Like most people who come home after deploying to Iraq or Afghanistan I have struggled with alcoholism in the past. By a complete accident I have stumbled onto a great mechanism to develop a healthy relationship with alcohol. My roommate and I took a trip to Germany with a fresh round of deployment money and it opened my eyes to beer culture. I had already begun an obsession with Microbrew beer because of Ranger School. The best day of Ranger school is the party at the Gator lounge at the close of all training. I figured if we were limited to two beers than I would drink expensive stuff. Before Ranger school I disliked beer, but I began to really get drawn into the microbrew scene.
My wife noticed my love of microbrew beer and quickly bought me a homebrew kit for Christmas. When I started brewing I developed a much more nuanced and complicated appreciation to the subtleties of flavor and ingredients in beer.
To say it simply good beer tastes good and that leads you to drink more slowly in order to better appreciate it. Great beer is even better. By developing a greater affinity for the process of brewing and all of the differing factors that lead to a great beer, I began to start having more control over the temptation to numb my senses with alcohol. I also began studying home brewing and reading the books written my microbrewers. I came to realize how the rise of light beer increased binge drinking and that the growing microbrew movement regularly spoke out about alcoholism. Only an idiot would waste a great beer shotgunning chugging or funneling it.

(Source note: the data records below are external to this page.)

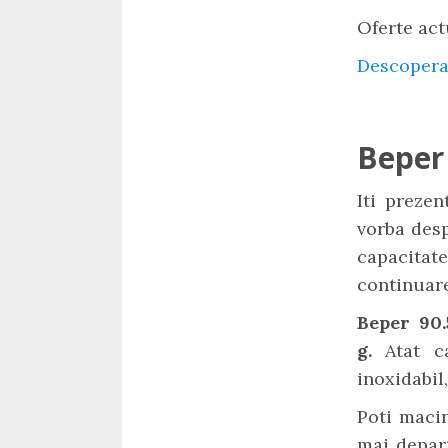
Oferte act
Descopera
Beper
Iti preze
vorba des
capacitate
continuare
Beper 90
g.
Atat c
inoxidabil
Poti macin
mai depart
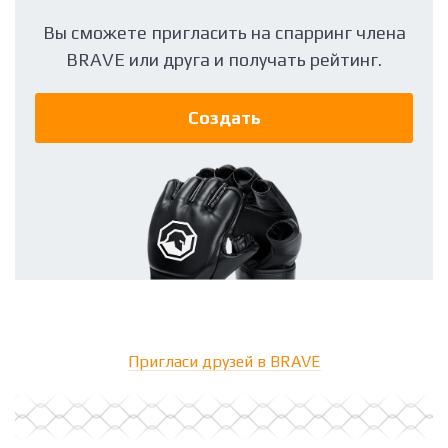
Вы сможете пригласить на спарринг члена
BRAVE или друга
и получать рейтинг.
Создать
Пригласи друзей в BRAVE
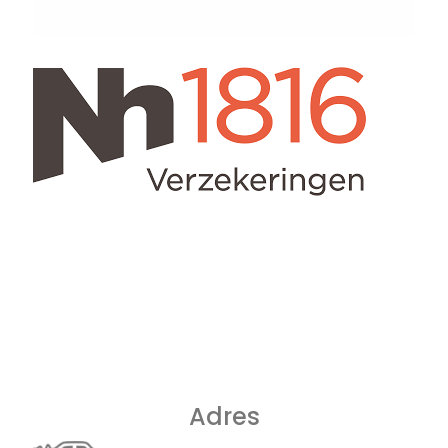
Adres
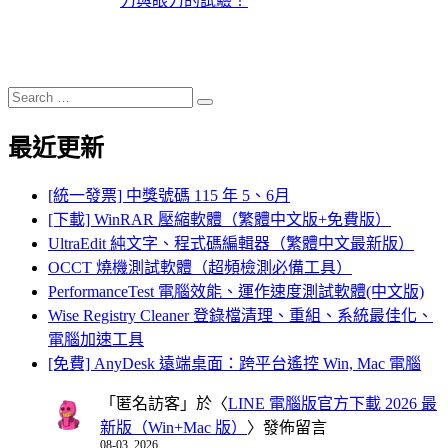
力與眼力的試驗！
Search
Search
for:
最近更新
[統一發票] 中獎號碼 115 年 5、6月
[下載] WinRAR 壓縮軟體（繁體中文版+免費版）
UltraEdit 純文字、程式碼編輯器（繁體中文最新版）
OCCT 燒機測試軟體（超頻檢測必備工具）
PerformanceTest 電腦效能、運作速度測試軟體(中文版)
Wise Registry Cleaner 登錄檔清理、重組、系統最佳化、
電腦加速工具
[免費] AnyDesk 遠端桌面：跨平台遙控 Win, Mac 電腦
「
匿名訪客
」於〈
LINE 電腦版官方下載 2026 最
新版（Win+Mac 版）
〉發佈留言
08-03, 2026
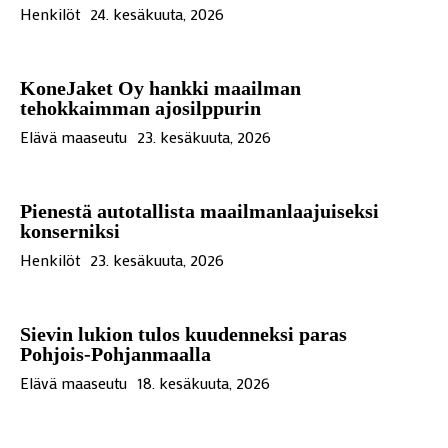
Henkilöt
24. kesäkuuta, 2026
KoneJaket Oy hankki maailman
tehokkaimman ajosilppurin
Elävä maaseutu
23. kesäkuuta, 2026
Pienestä autotallista maailmanlaajuiseksi
konserniksi
Henkilöt
23. kesäkuuta, 2026
Sievin lukion tulos kuudenneksi paras
Pohjois-Pohjanmaalla
Elävä maaseutu
18. kesäkuuta, 2026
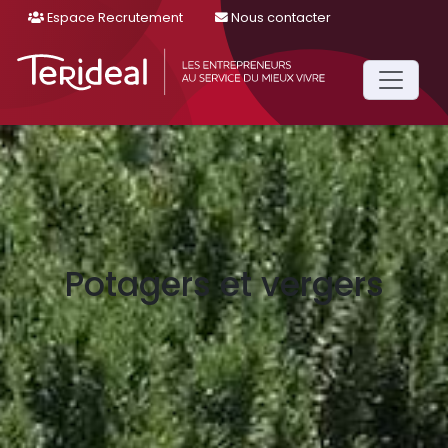
Espace Recrutement
Nous contacter
Main
Navigation
Potagers et vergers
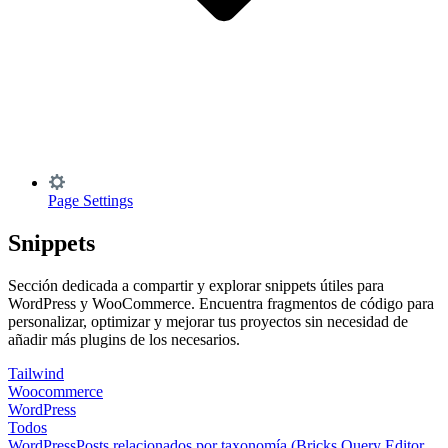
Page Settings
Snippets
Sección dedicada a compartir y explorar snippets útiles para
WordPress y WooCommerce. Encuentra fragmentos de código para
personalizar, optimizar y mejorar tus proyectos sin necesidad de
añadir más plugins de los necesarios.
Tailwind
Woocommerce
WordPress
Todos
WordPress
Posts relacionados por taxonomía (Bricks Query Editor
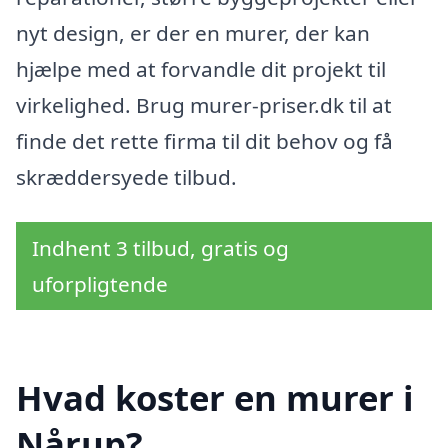
nyt design, er der en murer, der kan
hjælpe med at forvandle dit projekt til
virkelighed. Brug murer-priser.dk til at
finde det rette firma til dit behov og få
skræddersyede tilbud.
Indhent 3 tilbud, gratis og
uforpligtende
Hvad koster en murer i
Nårup?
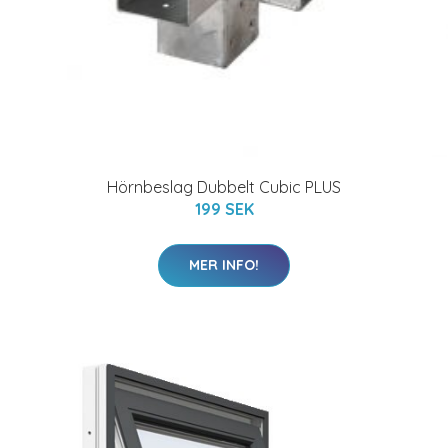
Hörnbeslag Dubbelt Cubic PLUS
199 SEK
MER INFO!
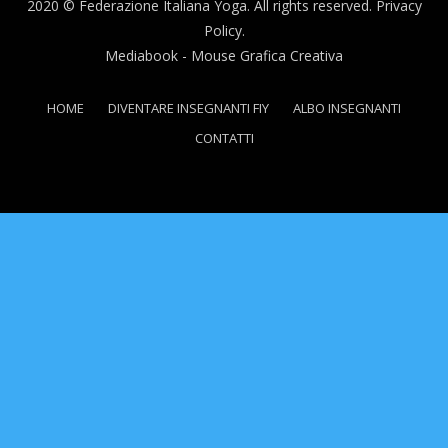
2020 © Federazione Italiana Yoga. All rights reserved.
Privacy
Policy.
Mediabook
- Mouse Grafica Creativa
HOME
DIVENTARE INSEGNANTI FIY
ALBO INSEGNANTI
CONTATTI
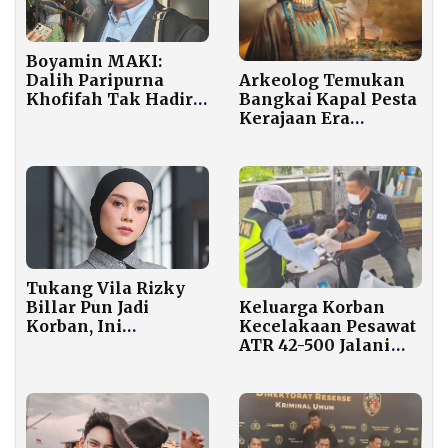
Boyamin MAKI:
Dalih Paripurna
Arkeolog Temukan
Khofifah Tak Hadiri
Bangkai Kapal Pesta
Sidang Terlalu
Kerajaan Era
Dicari-cari
Cleopatra di
Alexandria
Tukang Vila Rizky
Billar Pun Jadi
Keluarga Korban
Korban, Ini
Kecelakaan Pesawat
Peringatan Keras
ATR 42-500 Jalani
Sang Suami soal
Tes DNA di Posko
Penipuan Atas Nama
Ante Mortem
Lesti Kejora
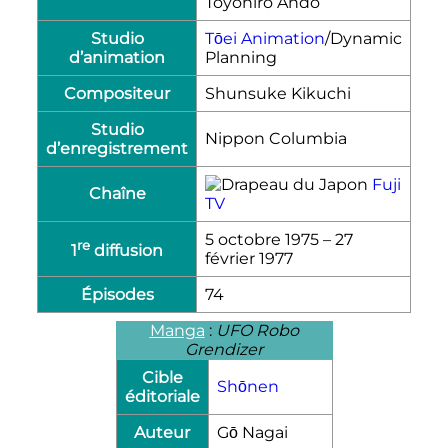
Toyohiro Ando
Studio
Tōei Animation
/Dynamic
d’animation
Planning
Compositeur
Shunsuke Kikuchi
Studio
Nippon Columbia
d’enregistrement
Fuji
Chaîne
TV
5 octobre 1975
–
27
re
1
diffusion
février 1977
Épisodes
74
Manga
:
UFO Robo
Grendizer
Cible
Shōnen
éditoriale
Auteur
Gō Nagai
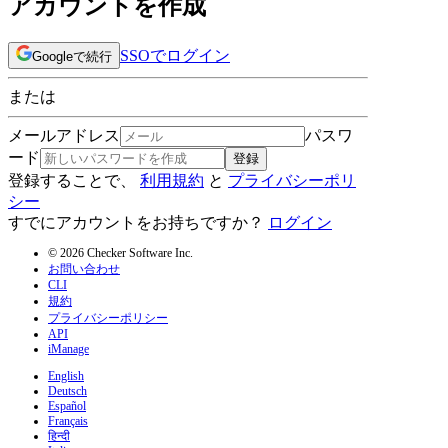
アカウントを作成
SSOでログイン
Googleで続行
または
メールアドレス
パスワ
ード
登録
登録することで、
利用規約
と
プライバシーポリ
シー
すでにアカウントをお持ちですか？
ログイン
© 2026 Checker Software Inc.
お問い合わせ
CLI
規約
プライバシーポリシー
API
iManage
English
Deutsch
Español
Français
हिन्दी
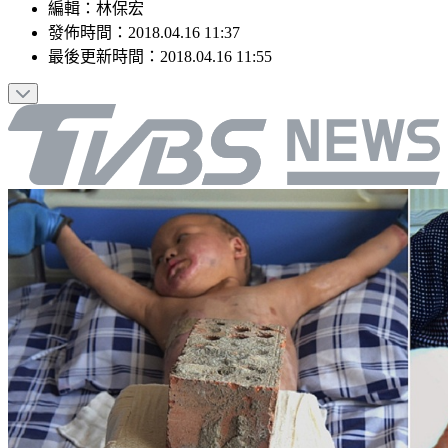
編輯
：
林保宏
發佈時間：
2018.04.16 11:37
最後更新時間：
2018.04.16 11:55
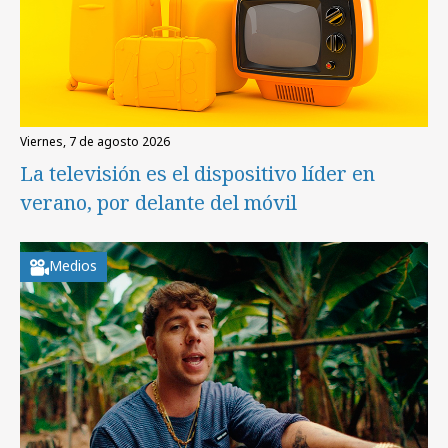
viernes, 7 de agosto 2026
La televisión es el dispositivo líder en
verano, por delante del móvil
Medios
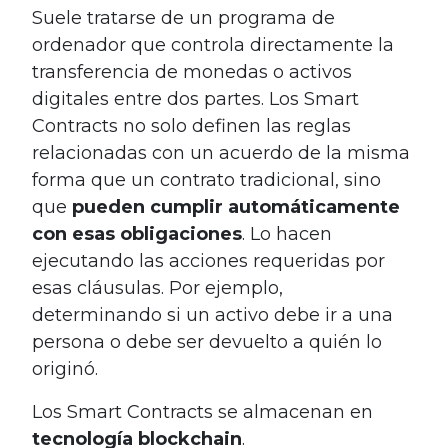
Suele tratarse de un programa de
ordenador que controla directamente la
transferencia de monedas o activos
digitales entre dos partes. Los Smart
Contracts no solo definen las reglas
relacionadas con un acuerdo de la misma
forma que un contrato tradicional, sino
que
pueden cumplir automáticamente
con esas obligaciones
. Lo hacen
ejecutando las acciones requeridas por
esas cláusulas. Por ejemplo,
determinando si un activo debe ir a una
persona o debe ser devuelto a quién lo
originó.
Los Smart Contracts se almacenan en
tecnología blockchain
.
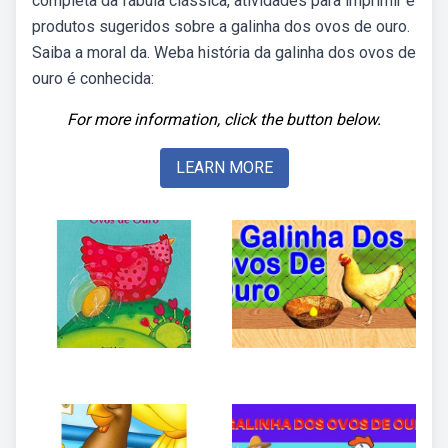
completa da fábula clássica, atividades para imprimir e
produtos sugeridos sobre a galinha dos ovos de ouro.
Saiba a moral da. Weba história da galinha dos ovos de
ouro é conhecida:
For more information, click the button below.
LEARN MORE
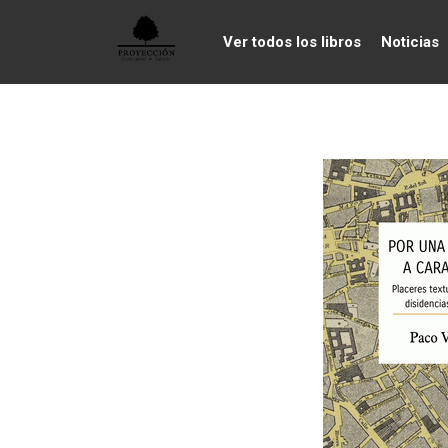
Ver todos los libros
Noticias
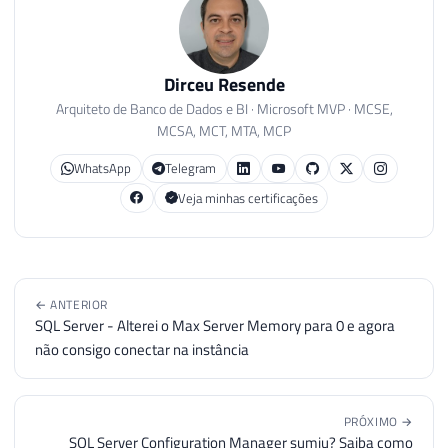
Dirceu Resende
Arquiteto de Banco de Dados e BI · Microsoft MVP · MCSE,
MCSA, MCT, MTA, MCP
WhatsApp
Telegram
Veja minhas certificações
← ANTERIOR
SQL Server - Alterei o Max Server Memory para 0 e agora
não consigo conectar na instância
PRÓXIMO →
SQL Server Configuration Manager sumiu? Saiba como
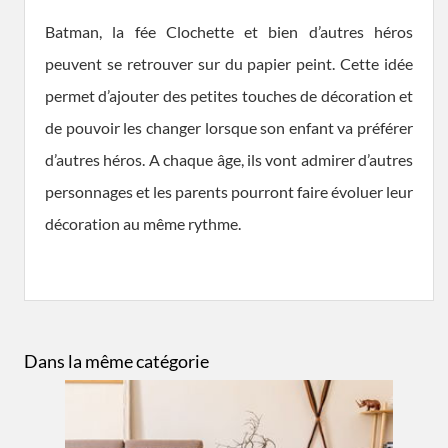
Batman, la fée Clochette et bien d’autres héros
peuvent se retrouver sur du papier peint. Cette idée
permet d’ajouter des petites touches de décoration et
de pouvoir les changer lorsque son enfant va préférer
d’autres héros. A chaque âge, ils vont admirer d’autres
personnages et les parents pourront faire évoluer leur
décoration au même rythme.
Dans la même catégorie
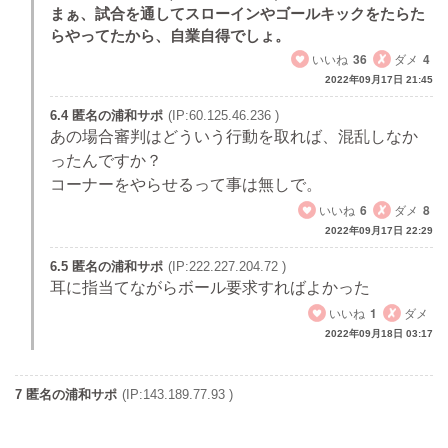
まぁ、試合を通してスローインやゴールキックをたらた
らやってたから、自業自得でしょ。
いいね
36
ダメ
4
2022年09月17日 21:45
6.4 匿名の浦和サポ
(IP:60.125.46.236 )
あの場合審判はどういう行動を取れば、混乱しなか
ったんですか？
コーナーをやらせるって事は無しで。
いいね
6
ダメ
8
2022年09月17日 22:29
6.5 匿名の浦和サポ
(IP:222.227.204.72 )
耳に指当てながらボール要求すればよかった
いいね
1
ダメ
2022年09月18日 03:17
7 匿名の浦和サポ
(IP:143.189.77.93 )
本当に来年もこの監督でいいの？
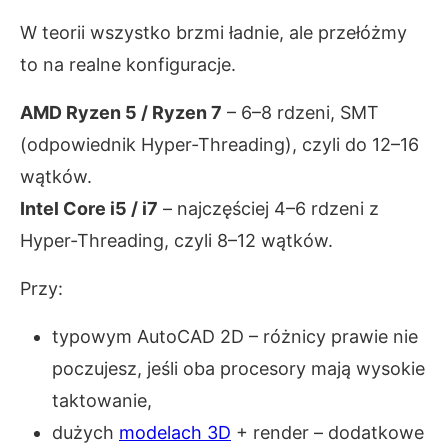
W teorii wszystko brzmi ładnie, ale przełóżmy
to na realne konfiguracje.
AMD Ryzen 5 / Ryzen 7
– 6–8 rdzeni, SMT
(odpowiednik Hyper‑Threading), czyli do 12–16
wątków.
Intel Core i5 / i7
– najczęściej 4–6 rdzeni z
Hyper‑Threading, czyli 8–12 wątków.
Przy:
typowym AutoCAD 2D – różnicy prawie nie
poczujesz, jeśli oba procesory mają wysokie
taktowanie,
dużych
modelach 3D
+ render – dodatkowe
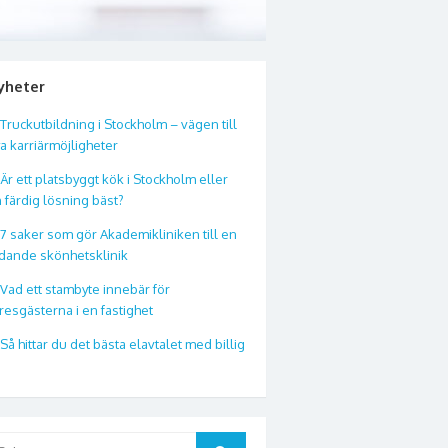
yheter
Truckutbildning i Stockholm – vägen till
a karriärmöjligheter
Är ett platsbyggt kök i Stockholm eller
 färdig lösning bäst?
7 saker som gör Akademikliniken till en
dande skönhetsklinik
Vad ett stambyte innebär för
resgästerna i en fastighet
Så hittar du det bästa elavtalet med billig
ök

Avoiding drinking altogether is a hard pill to swallow for some, but anyone can come to appreciate drinking good beer. Brewing helps one develop a healthy attitude about alcohol. Microbrew beer more expensive and it is harder to afford binge drinking it. For me home brewing has also served a means of creative expression that seems to balance me out a lot and overtime I began to realize that I needed more direct outlets, like this blog.
As a historian I used the analytical side of brain a lot and brewing helps me flex my creative muscles. I am often at loss because grade school did very little “boy or culturally masculine art” and I think this is a problem. For soldiers it is hard to express our feelings. As a historian I think the rise of masculine brewing culture is funny because in Early America women dominated the brewing of homebrew. I might be a feminist, but I can ultimately never escape a lifetime of bombardment by ideas as to what constitutes toughness and manhood. Military training has conditioned us to suppress emotion so hobbies that help us express ourselves are very useful for our return home.
Home brewing is a way to express ourselves in a way that respects our sense of toughness within a masculine cultural ideals. Better it should help us develop an appreciation for alcohol and not an obsession with drunkenness. It is also a hobby that is cost effective (I dare you to try and find another one) and one that you can spend a lifetime getting better at. You can easily brew beer that would cost $3 a bottle in batches of 48 bottles costing a total of $60 (this averages $1.25 per bottle), so after three batches you cover the initial investment.
Every batch of beer I have brewed in the last four years has employed a new technique. Today I am trying a special chemical that eliminates gluten without forcing you to use the awful sorghum syrup. Brewing makes you realize that beer is a living and breathing thing. This fosters a sense of creation and an appreciation for life when I brew it. Its a hobby too, so in the past I have been extremely meticulous, but today I brewed during a busy time, so I just threw things together from memory without measuring anything and trusted my instincts. Like anything else, it has taken me years to be able to just throw things together intuitively so I wouldn't recommend that early on.
This certainly would not help us all, and I would discourage this for people with addictive personalities, but it is something I have come to really value. Anything that helps you come to terms with the problems of alcoholism or any hobby that helps make you a better person is useful. I just thought I would share my affinity for brewing and how this unlikely hobby has helped me check the impulse to numb my senses with alcoholism in the hopes that it might help others find new muses or face their own problems.